Victoria Atkins, the health and social care secretary, said: “Almost every minute of every day someone is admitted to hospital with a smoking-related disease. And it costs society £17bn each year – putting a huge burden on our NHS.
“That’s why we are driving the way forward through our smokefree generation plan, which will prevent our children from starting this dangerous habit.
“The health advice is clear: vapes should only ever be used as a tool to quit smoking. But we are committed to doing more to protect our children from illicit underage vaping, and by banning disposable vapes we’re preventing children from becoming hooked for life.”
It is estimated that vapes help between 50,000 and 70,000 people quit smoking each year. As part of the government’s Swap to Stop scheme, almost one in five adult smokers in England will be given access to a vape kit alongside behavioural support to help them quit.
Dr Ian Walker, executive director of policy at Cancer Research UK, said: “If this legislation is passed, the UK government should ensure local smoking cessation services are adequately funded, and those trying to quit are given as much support as they need to help them do so.
“We are also pleased to see that the government is moving forward with the tobacco age of sale legislation, applying to all tobacco products, taking us one step closer to creating the first smokefree generation.”
Speaking more widely about the government’s plans to end smoking, Arnott said it is a “vital stepping stone on the path to ending the smoking epidemic once and for all”.
“The government’s strategy is the right one: stop smoking initiation, support smokers to quit by using the most effective methods, while protecting children by curbing youth vaping,” she said.
“Smoking has caused more deaths than obesity, alcohol, road traffic accidents, illegal drugs and HIV combined and each year kills more people than COVID did at the height of the pandemic. Smoking is the silent killer that hides in plain sight. Ending this scourge on society is long overdue.”
The ban has also been welcomed by environmental campaigners. Five million disposable vapes are thrown away each week, up from 1.3 million from last year. Over a year, this is equivalent to the lithium batteries of 5,000 electric vehicles.
Laura Young, a Scottish climate activist who has been campaigning to ban disposable vapes, said: “I’m delighted that we are going to see a ban on disposable vapes across the UK. This has been a growing issue for many years now, and it is long time that we tackle it head on.
“What is even more important is that we are doing this united, as the UK, and putting in place legislation which will help to alleviate the issues with youth vaping, public health, and the environmental poor practice across England, Wales, and Scotland.

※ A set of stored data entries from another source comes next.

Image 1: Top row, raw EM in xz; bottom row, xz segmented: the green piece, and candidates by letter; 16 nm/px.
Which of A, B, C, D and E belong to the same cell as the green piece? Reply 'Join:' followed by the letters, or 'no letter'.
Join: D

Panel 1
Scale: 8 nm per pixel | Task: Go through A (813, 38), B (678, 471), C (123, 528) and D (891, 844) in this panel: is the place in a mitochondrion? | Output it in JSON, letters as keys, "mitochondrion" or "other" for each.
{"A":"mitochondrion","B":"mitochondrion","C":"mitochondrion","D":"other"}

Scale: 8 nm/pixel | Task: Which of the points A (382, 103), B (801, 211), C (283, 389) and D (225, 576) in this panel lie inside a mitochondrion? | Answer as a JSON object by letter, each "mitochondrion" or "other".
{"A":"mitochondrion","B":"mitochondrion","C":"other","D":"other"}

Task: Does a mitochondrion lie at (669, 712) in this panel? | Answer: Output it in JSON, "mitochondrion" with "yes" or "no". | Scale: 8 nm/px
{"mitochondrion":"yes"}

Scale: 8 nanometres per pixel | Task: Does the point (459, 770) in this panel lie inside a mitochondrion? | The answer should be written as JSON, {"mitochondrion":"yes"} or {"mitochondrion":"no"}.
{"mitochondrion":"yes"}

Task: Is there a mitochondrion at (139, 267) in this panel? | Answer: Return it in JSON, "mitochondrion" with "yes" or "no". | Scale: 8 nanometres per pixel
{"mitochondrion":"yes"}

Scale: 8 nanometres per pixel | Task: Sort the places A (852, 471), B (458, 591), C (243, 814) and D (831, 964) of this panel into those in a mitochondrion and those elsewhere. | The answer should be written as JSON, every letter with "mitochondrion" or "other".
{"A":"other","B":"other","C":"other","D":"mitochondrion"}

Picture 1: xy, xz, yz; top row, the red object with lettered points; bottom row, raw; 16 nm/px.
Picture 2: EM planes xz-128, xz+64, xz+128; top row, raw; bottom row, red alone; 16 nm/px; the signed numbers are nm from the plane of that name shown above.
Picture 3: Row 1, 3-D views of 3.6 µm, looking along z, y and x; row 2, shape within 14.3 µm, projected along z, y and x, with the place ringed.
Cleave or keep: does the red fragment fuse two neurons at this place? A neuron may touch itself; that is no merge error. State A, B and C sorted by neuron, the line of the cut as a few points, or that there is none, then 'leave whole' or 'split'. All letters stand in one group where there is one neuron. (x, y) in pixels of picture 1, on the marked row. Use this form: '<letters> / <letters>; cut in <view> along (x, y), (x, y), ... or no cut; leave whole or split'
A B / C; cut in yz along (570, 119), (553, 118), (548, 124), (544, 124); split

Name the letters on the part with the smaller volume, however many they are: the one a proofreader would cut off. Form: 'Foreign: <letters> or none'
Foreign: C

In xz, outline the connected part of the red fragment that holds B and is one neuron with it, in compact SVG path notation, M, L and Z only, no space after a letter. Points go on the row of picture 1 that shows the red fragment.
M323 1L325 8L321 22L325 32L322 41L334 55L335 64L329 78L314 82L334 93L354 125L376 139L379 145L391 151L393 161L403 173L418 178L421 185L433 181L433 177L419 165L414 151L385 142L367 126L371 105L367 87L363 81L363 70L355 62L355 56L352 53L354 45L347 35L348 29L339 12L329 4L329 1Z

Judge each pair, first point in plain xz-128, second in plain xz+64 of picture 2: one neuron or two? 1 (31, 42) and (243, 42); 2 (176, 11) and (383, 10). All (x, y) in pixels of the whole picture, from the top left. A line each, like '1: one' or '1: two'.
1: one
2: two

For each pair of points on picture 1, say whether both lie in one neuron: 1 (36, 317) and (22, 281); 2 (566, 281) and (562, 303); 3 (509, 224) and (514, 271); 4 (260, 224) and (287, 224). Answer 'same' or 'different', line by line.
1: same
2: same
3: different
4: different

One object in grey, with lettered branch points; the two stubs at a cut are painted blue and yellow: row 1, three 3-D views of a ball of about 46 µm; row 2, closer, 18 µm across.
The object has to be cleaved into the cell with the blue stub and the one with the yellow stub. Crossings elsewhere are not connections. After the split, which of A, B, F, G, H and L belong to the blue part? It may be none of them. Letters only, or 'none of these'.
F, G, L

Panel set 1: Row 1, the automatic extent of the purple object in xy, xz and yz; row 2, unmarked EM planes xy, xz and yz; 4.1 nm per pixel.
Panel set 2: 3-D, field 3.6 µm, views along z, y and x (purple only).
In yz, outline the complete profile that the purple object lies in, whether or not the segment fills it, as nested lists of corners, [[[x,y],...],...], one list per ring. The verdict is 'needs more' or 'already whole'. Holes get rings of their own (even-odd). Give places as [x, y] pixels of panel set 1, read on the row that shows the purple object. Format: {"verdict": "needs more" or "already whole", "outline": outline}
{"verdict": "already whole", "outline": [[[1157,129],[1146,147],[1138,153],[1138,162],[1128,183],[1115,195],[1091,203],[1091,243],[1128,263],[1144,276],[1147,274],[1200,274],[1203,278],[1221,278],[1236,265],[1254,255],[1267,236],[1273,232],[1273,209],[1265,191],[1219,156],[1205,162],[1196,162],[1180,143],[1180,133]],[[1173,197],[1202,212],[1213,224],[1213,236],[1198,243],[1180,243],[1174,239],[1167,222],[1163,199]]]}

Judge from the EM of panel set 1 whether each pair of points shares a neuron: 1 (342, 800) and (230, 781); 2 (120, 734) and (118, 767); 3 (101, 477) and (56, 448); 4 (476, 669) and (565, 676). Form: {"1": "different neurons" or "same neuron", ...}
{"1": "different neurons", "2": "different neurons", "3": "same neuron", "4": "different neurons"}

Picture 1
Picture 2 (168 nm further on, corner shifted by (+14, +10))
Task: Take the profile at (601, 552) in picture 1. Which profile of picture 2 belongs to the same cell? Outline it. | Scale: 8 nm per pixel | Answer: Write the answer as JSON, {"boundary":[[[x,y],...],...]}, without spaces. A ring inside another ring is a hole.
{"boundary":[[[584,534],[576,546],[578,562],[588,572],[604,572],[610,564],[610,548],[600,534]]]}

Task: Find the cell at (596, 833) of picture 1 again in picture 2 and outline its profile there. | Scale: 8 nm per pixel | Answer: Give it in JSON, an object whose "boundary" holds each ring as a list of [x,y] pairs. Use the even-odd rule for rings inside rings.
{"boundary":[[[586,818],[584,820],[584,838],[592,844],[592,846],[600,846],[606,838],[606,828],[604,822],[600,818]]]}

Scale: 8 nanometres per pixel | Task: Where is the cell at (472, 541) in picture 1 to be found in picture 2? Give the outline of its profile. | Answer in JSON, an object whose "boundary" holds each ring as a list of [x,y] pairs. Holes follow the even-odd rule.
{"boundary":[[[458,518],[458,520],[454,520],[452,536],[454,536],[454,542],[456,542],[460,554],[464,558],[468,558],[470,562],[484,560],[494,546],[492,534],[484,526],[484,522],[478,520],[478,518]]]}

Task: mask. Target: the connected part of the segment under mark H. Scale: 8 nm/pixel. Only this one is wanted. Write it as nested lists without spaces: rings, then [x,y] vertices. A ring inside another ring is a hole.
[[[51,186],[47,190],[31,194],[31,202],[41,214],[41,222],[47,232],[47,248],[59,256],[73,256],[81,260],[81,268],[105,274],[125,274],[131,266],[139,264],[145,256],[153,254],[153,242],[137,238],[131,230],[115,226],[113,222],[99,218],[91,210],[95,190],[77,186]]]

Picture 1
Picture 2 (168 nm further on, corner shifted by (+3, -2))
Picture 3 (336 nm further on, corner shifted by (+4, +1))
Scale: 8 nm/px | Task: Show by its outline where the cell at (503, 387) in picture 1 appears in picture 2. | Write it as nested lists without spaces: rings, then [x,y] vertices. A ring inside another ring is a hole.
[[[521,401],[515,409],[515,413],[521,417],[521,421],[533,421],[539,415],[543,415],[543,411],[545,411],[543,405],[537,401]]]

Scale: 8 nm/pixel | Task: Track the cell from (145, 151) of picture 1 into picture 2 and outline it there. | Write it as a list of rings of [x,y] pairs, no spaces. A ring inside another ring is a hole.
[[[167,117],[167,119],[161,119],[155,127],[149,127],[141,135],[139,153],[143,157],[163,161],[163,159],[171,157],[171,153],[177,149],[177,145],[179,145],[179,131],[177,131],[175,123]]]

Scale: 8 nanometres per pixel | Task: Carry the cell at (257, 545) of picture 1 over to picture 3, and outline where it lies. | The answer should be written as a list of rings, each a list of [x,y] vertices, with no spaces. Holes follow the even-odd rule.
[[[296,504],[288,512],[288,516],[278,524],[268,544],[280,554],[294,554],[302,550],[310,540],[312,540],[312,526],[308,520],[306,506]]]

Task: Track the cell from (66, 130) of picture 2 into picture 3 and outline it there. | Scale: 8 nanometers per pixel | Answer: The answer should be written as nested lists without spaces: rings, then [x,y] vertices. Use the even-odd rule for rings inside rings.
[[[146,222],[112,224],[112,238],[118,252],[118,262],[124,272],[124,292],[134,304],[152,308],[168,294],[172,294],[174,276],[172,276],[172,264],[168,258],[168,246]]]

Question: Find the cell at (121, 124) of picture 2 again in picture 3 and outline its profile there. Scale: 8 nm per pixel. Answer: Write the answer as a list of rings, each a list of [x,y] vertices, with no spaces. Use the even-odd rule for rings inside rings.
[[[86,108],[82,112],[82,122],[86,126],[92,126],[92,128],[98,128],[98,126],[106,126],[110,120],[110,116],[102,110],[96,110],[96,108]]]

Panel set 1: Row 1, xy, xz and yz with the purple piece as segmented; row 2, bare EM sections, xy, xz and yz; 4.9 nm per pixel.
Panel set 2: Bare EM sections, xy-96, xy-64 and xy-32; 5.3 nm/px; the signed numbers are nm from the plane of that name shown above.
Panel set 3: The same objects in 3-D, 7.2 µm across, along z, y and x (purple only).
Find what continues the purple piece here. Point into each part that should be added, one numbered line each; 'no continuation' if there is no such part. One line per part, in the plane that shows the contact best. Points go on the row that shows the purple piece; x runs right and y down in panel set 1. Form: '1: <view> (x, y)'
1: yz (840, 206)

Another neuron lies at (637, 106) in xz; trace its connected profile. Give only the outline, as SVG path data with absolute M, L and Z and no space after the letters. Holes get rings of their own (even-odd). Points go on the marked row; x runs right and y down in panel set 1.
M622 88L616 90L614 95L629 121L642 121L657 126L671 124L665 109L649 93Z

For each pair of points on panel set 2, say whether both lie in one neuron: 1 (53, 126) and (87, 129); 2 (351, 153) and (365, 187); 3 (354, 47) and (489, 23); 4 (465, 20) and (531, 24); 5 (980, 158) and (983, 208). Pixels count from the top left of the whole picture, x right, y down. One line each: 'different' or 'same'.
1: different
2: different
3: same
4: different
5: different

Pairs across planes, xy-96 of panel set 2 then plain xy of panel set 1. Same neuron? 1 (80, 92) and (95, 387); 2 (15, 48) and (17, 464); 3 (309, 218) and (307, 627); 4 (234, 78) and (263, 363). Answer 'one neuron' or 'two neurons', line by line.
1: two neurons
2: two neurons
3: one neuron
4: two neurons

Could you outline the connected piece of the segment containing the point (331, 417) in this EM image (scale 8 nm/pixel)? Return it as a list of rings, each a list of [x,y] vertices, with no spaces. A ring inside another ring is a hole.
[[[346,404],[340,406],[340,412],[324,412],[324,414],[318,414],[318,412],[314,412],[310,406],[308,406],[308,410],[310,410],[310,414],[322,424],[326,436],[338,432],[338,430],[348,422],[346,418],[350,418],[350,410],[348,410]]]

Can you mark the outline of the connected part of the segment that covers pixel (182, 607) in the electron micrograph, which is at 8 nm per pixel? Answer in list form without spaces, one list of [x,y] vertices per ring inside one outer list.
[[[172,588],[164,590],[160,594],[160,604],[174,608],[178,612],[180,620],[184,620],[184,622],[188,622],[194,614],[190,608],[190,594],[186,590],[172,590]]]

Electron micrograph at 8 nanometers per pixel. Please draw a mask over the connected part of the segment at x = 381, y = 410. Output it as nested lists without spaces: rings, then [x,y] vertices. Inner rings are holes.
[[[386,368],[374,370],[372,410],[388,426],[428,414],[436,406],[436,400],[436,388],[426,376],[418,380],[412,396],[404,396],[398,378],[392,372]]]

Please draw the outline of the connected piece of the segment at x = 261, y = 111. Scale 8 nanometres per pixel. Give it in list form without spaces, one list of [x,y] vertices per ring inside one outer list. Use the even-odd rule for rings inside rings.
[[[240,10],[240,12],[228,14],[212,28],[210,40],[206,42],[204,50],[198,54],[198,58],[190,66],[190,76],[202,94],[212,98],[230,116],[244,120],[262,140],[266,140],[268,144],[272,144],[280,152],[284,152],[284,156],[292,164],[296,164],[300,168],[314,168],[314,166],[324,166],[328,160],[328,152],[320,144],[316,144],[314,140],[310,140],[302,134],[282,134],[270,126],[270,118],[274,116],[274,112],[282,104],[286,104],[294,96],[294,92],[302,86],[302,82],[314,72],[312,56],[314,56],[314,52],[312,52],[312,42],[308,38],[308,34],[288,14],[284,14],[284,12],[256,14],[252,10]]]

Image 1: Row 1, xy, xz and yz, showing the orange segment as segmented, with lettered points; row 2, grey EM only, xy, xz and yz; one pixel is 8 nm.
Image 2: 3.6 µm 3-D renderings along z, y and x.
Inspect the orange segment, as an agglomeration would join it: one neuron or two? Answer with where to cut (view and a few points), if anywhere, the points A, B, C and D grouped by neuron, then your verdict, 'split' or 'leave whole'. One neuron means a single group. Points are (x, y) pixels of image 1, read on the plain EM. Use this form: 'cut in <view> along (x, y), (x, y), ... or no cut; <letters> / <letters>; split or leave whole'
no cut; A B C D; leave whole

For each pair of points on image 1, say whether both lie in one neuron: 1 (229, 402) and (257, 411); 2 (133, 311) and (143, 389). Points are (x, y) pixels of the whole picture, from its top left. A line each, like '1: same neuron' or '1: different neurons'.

“Now is the time to work hard to get the best legislation possible, and ensure that the vaping industry steps up to the challenge to provide support for adults to quit smoking without detriment to young people or the environment.”
Libby Peake, head of resource policy at Green Alliance, said: “This ban can’t come soon enough, not only for the health of future generations, but also for the health of the planet. The government has followed the science, and this decision will have many environmental benefits. Valuable lithium ion batteries will stop going to waste or winding up as litter, along with all the casings that have been blighting our environment for too long.”
David Fothergill, chairman of the Local Government Association’s community wellbeing board, added: “Disposable vapes are inherently unsustainable products, meaning an outright ban remains the most effective solution to this problem.
“Single use vapes blight our streets as litter, are a hazard in our bin lorries, and are expensive and difficult to deal with in our recycling centres. We look forward to working with the government and others to enforce this ban as well as ensure plans for a smokefree generation are a success.”